▸ THE PROBLEM:
The records should be restated exactly from their first line through the line with "school tours. I have seen all 26 schools" in it.

▸ RECORDS SUPPLIED:
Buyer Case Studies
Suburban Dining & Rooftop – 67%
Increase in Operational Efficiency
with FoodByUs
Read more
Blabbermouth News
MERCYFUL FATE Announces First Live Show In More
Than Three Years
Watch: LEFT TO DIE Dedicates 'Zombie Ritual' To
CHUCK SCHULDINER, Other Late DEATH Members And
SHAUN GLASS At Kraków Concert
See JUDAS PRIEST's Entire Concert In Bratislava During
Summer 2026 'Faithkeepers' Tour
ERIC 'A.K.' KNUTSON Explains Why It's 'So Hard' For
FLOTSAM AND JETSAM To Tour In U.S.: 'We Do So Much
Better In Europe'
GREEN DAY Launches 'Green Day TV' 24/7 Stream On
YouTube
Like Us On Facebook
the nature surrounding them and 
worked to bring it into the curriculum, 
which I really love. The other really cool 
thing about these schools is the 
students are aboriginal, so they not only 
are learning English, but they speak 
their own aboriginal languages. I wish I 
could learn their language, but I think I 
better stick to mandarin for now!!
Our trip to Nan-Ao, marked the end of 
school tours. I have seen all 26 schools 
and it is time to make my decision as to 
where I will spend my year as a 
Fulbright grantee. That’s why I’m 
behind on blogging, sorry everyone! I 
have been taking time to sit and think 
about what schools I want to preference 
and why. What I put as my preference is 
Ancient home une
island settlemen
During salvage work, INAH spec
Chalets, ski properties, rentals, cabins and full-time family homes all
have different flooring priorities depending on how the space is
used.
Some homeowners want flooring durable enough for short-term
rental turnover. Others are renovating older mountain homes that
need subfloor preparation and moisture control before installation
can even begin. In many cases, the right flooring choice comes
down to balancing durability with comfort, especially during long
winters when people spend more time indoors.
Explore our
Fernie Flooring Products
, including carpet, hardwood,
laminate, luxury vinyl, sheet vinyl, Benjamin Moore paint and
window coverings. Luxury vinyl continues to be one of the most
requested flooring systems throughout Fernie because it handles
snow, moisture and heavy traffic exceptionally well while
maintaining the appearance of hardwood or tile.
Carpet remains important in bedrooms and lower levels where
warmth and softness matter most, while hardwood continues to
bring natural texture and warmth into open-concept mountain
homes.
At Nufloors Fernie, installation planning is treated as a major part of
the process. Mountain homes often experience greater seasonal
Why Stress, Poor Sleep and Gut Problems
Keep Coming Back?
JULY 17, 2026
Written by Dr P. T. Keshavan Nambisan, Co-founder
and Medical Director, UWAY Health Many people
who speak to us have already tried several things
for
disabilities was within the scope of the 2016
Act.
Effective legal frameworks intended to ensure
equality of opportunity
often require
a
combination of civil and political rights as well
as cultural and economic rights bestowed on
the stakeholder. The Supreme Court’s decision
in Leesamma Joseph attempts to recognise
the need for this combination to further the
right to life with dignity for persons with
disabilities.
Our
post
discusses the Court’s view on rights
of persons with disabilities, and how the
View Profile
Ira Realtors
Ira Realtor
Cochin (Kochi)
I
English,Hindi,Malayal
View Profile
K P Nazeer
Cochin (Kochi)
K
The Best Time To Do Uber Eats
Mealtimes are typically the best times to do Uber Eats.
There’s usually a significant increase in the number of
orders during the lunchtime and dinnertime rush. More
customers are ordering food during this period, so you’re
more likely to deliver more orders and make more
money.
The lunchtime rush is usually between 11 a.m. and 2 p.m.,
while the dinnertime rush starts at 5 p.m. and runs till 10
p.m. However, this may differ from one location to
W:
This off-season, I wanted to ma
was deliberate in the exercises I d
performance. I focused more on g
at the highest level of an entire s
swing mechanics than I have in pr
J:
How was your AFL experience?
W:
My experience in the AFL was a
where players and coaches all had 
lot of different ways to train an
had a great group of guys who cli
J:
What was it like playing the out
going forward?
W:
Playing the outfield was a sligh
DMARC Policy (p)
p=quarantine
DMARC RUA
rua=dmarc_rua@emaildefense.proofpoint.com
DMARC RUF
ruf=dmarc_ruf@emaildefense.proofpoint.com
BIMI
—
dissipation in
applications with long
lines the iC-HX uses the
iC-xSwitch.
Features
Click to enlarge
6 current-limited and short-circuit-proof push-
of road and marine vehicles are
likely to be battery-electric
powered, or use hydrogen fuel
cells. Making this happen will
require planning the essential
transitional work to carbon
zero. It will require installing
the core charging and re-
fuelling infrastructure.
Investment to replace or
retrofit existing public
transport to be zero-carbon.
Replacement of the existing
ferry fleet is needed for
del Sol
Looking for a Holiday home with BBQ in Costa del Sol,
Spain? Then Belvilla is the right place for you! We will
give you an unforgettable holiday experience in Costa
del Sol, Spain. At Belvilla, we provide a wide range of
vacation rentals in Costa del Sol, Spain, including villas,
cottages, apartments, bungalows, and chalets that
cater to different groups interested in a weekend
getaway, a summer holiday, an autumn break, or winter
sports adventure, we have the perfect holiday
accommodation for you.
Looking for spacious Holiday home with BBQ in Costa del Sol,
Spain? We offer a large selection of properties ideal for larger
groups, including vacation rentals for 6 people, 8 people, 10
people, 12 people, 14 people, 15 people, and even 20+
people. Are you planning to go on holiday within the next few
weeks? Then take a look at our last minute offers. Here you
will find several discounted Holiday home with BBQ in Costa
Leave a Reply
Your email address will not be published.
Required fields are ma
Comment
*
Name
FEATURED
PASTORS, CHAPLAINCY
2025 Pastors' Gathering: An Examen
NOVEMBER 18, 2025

▸ RESPONSE:
Buyer Case Studies
Suburban Dining & Rooftop – 67%
Increase in Operational Efficiency
with FoodByUs
Read more
Blabbermouth News
MERCYFUL FATE Announces First Live Show In More
Than Three Years
Watch: LEFT TO DIE Dedicates 'Zombie Ritual' To
CHUCK SCHULDINER, Other Late DEATH Members And
SHAUN GLASS At Kraków Concert
See JUDAS PRIEST's Entire Concert In Bratislava During
Summer 2026 'Faithkeepers' Tour
ERIC 'A.K.' KNUTSON Explains Why It's 'So Hard' For
FLOTSAM AND JETSAM To Tour In U.S.: 'We Do So Much
Better In Europe'
GREEN DAY Launches 'Green Day TV' 24/7 Stream On
YouTube
Like Us On Facebook
the nature surrounding them and 
worked to bring it into the curriculum, 
which I really love. The other really cool 
thing about these schools is the 
students are aboriginal, so they not only 
are learning English, but they speak 
their own aboriginal languages. I wish I 
could learn their language, but I think I 
better stick to mandarin for now!!
Our trip to Nan-Ao, marked the end of 
school tours. I have seen all 26 schools 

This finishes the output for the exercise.